Rory moved closer. “Yeh, but we did her first, took turns in the shed,” he said, nodding towards the tin shed that was lit up by the headlights.
Shaw looked up.
Annie? The girl whose silver identity bracelet he had found.
“Pity we can’t fuck him first like we did her,” Rory sniveled, disappointment written across his face.
“Don’t forget, we’ve still got that other whore locked up safe and sound in the shipping container,” Jed replied. “Ox won’t be needing her anymore.”
“Shut up, the pair of you!” Billy growled. He held up the hunting knife. Ten inches of serrated steel glinted in the headlights. “He’ll get fucked alright,” Billy said quietly, as he regarded the razor-sharp beveled length of the knife.
Shaw looked at the knife and slowly gathered himself, tensing each muscle, ready to fight no matter what. But his eyes shifted back to the dead dog.
“Annie?” he said. It was worth a chance, to prolong the conversation. The one thing he knew was that murderous bullies always liked to brag about their conquests, their sick achievements. They got off on it. And Billy Morgan was no different.
Billy tilted his head as he looked at Shaw. It made no difference to him. He was going to skin and flay open Shaw anyway. The man was going to die.
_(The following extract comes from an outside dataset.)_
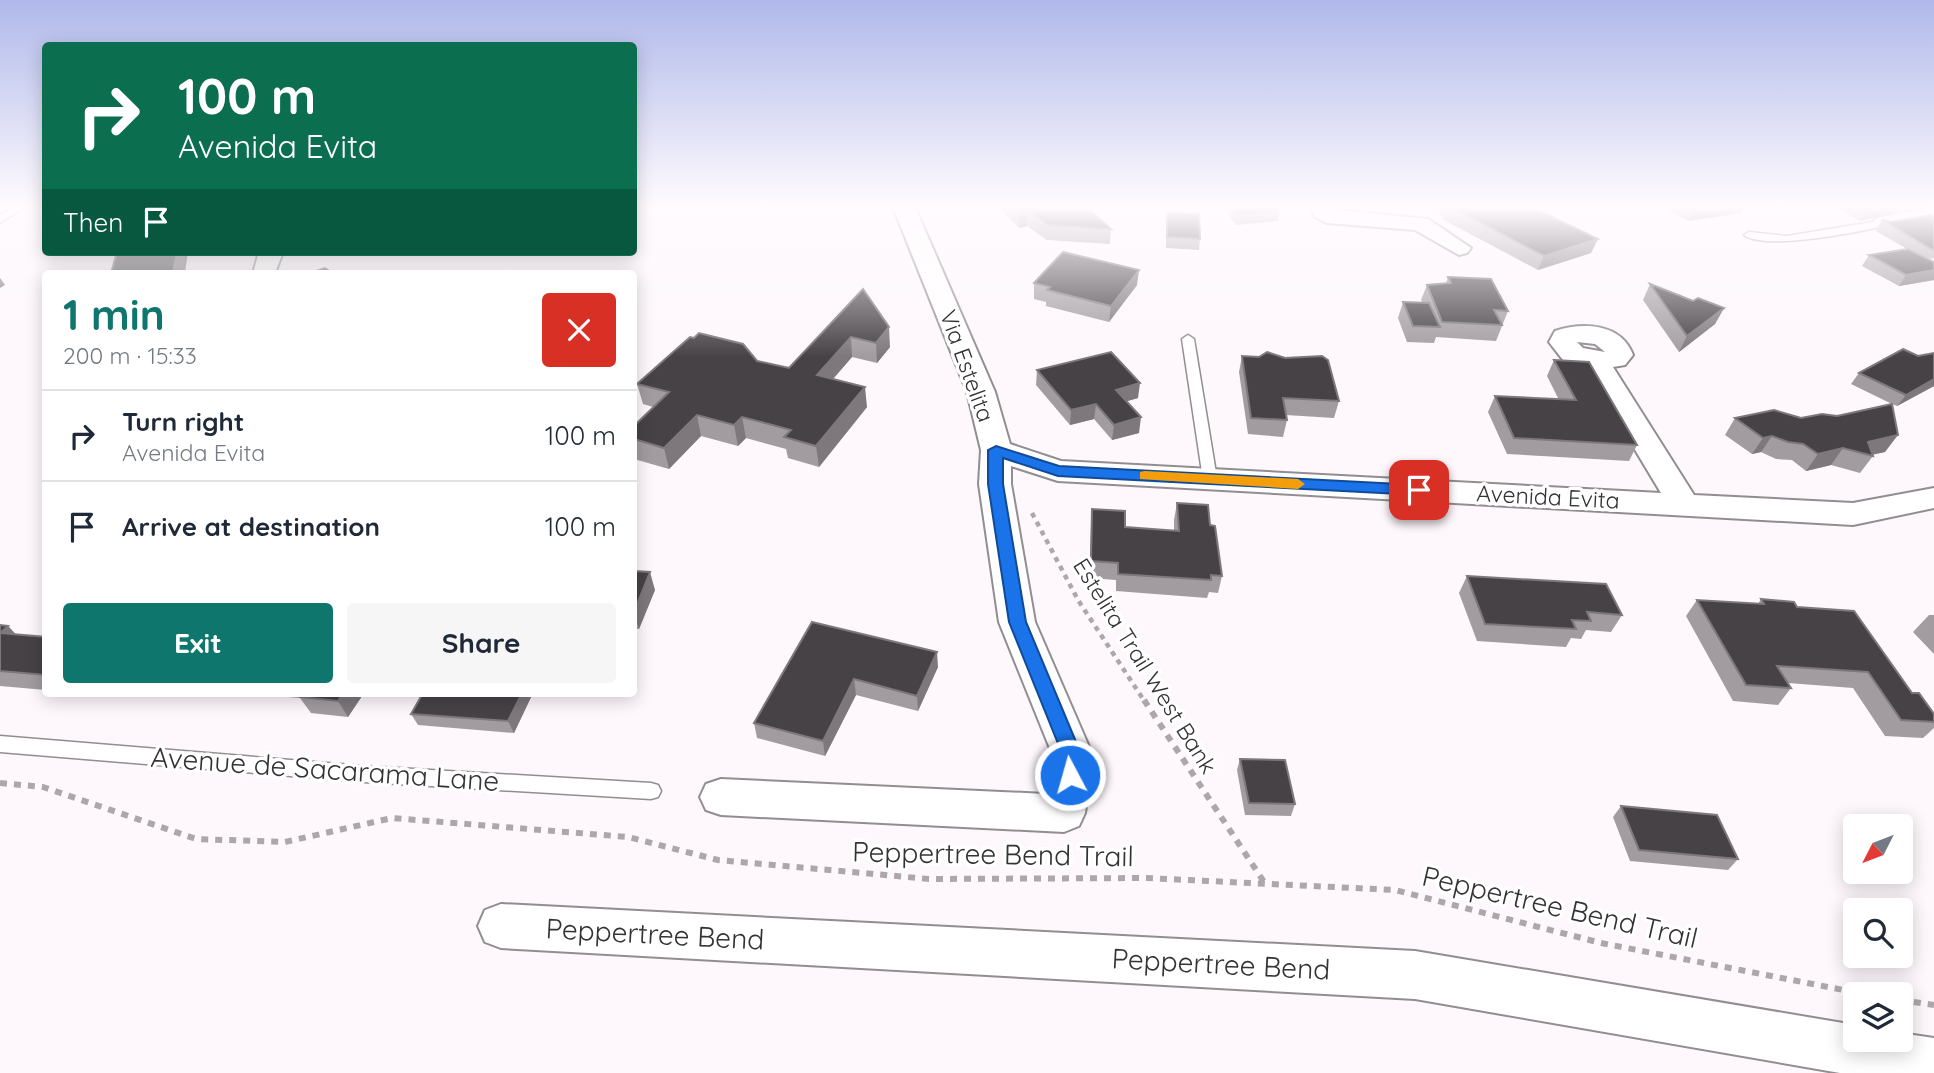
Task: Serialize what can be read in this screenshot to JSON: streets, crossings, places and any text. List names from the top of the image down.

And Billy liked to reveal to his victims some of the pain and suffering they were about to endure. He enjoyed seeing the fear in their eyes. But for some reason this man had no fear. He just regarded Billy with a calm stare.
“Tell me about Annie,” Shaw said, raising his hands submissively, like he had given up, he was their prisoner now.
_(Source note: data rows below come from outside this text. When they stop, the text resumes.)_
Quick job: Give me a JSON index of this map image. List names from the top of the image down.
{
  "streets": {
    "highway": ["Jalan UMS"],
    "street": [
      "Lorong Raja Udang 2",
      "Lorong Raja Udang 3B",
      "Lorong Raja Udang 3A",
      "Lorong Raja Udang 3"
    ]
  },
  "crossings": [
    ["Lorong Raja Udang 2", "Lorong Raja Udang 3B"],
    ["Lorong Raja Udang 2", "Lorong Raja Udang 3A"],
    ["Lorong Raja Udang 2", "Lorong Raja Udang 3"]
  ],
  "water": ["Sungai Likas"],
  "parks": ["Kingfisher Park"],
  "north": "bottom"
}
“Bitch ran too,” Billy lowered the knife, but still held it by his side. “Thought she was fast, but not fast enough.” He paused, thinking back to Annie, shuffling through the catalogue of images in his mind, trying to recollect the particular girl. There had been so many. “Didn’t use dogs that night,” Billy continued, his voice distant. “No need.” Billy pointed at the shed with the knife. “Told her if she got to the shed then we would let her go.” Billy looked at Jed and Rory, and gave a demented smile.
“Bitch didn’t know me and Jed were waiting for her in the shed,” Rory laughed. “Should’ve seen the look on her face when Billy finally caught up with her and she ran inside and saw us in there too.”
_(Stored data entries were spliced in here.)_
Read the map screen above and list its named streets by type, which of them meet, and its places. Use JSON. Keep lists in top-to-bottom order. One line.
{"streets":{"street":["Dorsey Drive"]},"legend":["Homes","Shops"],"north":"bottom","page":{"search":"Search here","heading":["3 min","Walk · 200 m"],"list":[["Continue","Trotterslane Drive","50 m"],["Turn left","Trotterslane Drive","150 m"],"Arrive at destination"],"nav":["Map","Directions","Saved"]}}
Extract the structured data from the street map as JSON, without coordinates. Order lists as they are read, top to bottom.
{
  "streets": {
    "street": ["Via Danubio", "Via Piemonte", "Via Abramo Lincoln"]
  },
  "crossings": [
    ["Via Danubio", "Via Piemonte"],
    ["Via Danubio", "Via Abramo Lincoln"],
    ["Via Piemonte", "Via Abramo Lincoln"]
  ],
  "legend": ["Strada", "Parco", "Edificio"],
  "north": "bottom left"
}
“Squealed like a pig that girl,” Jed added. “Thought she had won. Thought she was home free.” Jed turned and looked at Shaw, the eyes of a sadistic killer. “But we never let them go once we have
'em.”
For three hours they had Annie Turnball in a hellish nightmare inside the old tin shed. Three hours of wonderful video footage. Annie was special. Her video was Rory’s favorite. It was the one he had shown the Ox so he would know what to do when his chance came. The Morgan brothers had taken their time with Annie.
“So what did you do with her?” Shaw turned to Jed.
“She’s deep. Real deep. In hell, I suppose,” Jed replied.
For a moment Shaw thought Jed was just fantasizing. Then he realized what Jed had meant, where Annie was, her body. And the others too.
Real deep.
Billy looked at Shaw. “Don’t worry. You’ll soon be joining her. In hell, that is.” Billy raised the knife again. He’d always wanted to gut and skin a person. He and his brothers had done it with deer and the like. But not a human. That would be neat. Ever since he watched some TV show on cable, some medieval fantasy series, he had wanted to do it. The show had plenty of tits, ass and killing. He liked the show, because all the evil people seemed to get away with anything and all the goody-two-shoes were killed off.
Billy liked that. He wished he could be in a TV show like that. There was one character in the TV show, some evil dude who lived in a big old castle. Killed his parents so he could rule the family throne. Nice guy. Had hunting dogs as well. That’s when Billy decided to get the dogs, big hunting dogs so he could hunt people too, like the evil dude on the TV show. The dude on the TV show even skinned people, flayed them open. Billy liked that a lot, it was like the dude on the show and him were kindred spirits.